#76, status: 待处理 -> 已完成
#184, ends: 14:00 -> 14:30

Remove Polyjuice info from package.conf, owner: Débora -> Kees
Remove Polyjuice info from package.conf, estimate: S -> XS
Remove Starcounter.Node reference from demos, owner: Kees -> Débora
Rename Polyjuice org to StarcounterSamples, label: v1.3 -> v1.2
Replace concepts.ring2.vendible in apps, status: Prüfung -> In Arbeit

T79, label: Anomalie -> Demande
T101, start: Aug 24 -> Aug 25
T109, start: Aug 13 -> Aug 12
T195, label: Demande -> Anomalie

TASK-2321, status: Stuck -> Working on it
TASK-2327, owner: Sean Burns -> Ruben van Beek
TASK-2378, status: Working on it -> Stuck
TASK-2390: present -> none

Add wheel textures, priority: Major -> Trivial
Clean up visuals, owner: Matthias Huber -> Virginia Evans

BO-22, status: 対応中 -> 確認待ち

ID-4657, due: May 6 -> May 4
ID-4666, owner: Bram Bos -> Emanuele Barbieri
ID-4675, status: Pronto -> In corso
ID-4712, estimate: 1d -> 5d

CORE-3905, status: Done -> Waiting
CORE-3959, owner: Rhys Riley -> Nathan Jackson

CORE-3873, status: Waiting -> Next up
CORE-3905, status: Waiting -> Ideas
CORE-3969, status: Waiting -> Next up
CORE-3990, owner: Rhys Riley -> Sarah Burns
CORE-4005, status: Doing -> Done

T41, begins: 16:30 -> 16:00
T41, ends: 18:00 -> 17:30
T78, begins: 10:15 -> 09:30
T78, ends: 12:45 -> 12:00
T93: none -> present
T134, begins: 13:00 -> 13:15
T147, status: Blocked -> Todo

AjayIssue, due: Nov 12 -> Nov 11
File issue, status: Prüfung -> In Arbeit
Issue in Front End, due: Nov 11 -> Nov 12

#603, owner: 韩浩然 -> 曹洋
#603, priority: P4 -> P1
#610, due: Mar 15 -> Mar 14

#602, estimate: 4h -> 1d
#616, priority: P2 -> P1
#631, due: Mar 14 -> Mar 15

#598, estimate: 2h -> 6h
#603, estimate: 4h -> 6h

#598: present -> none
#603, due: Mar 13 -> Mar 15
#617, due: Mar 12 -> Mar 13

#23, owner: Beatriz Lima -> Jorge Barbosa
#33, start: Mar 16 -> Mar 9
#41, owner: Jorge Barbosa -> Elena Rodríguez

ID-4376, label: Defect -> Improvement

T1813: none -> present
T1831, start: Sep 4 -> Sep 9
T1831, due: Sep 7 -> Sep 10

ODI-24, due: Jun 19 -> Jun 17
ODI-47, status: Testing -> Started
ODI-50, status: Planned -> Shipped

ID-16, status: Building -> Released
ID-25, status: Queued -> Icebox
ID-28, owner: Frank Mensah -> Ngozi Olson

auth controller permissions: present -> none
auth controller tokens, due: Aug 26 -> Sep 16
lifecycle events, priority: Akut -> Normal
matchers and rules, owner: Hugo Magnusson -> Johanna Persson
■ ■ ■
**INSTRUCTION**. Print nothing but the lines from the line with "#603, owner: 韩浩然 -> 曹洋" to the last line of the records above. Both of those lines count.

**COMPLETED TASK**.
#603, owner: 韩浩然 -> 曹洋
#603, priority: P4 -> P1
#610, due: Mar 15 -> Mar 14

#602, estimate: 4h -> 1d
#616, priority: P2 -> P1
#631, due: Mar 14 -> Mar 15

#598, estimate: 2h -> 6h
#603, estimate: 4h -> 6h

#598: present -> none
#603, due: Mar 13 -> Mar 15
#617, due: Mar 12 -> Mar 13

#23, owner: Beatriz Lima -> Jorge Barbosa
#33, start: Mar 16 -> Mar 9
#41, owner: Jorge Barbosa -> Elena Rodríguez

ID-4376, label: Defect -> Improvement

T1813: none -> present
T1831, start: Sep 4 -> Sep 9
T1831, due: Sep 7 -> Sep 10

ODI-24, due: Jun 19 -> Jun 17
ODI-47, status: Testing -> Started
ODI-50, status: Planned -> Shipped

ID-16, status: Building -> Released
ID-25, status: Queued -> Icebox
ID-28, owner: Frank Mensah -> Ngozi Olson

auth controller permissions: present -> none
auth controller tokens, due: Aug 26 -> Sep 16
lifecycle events, priority: Akut -> Normal
matchers and rules, owner: Hugo Magnusson -> Johanna Persson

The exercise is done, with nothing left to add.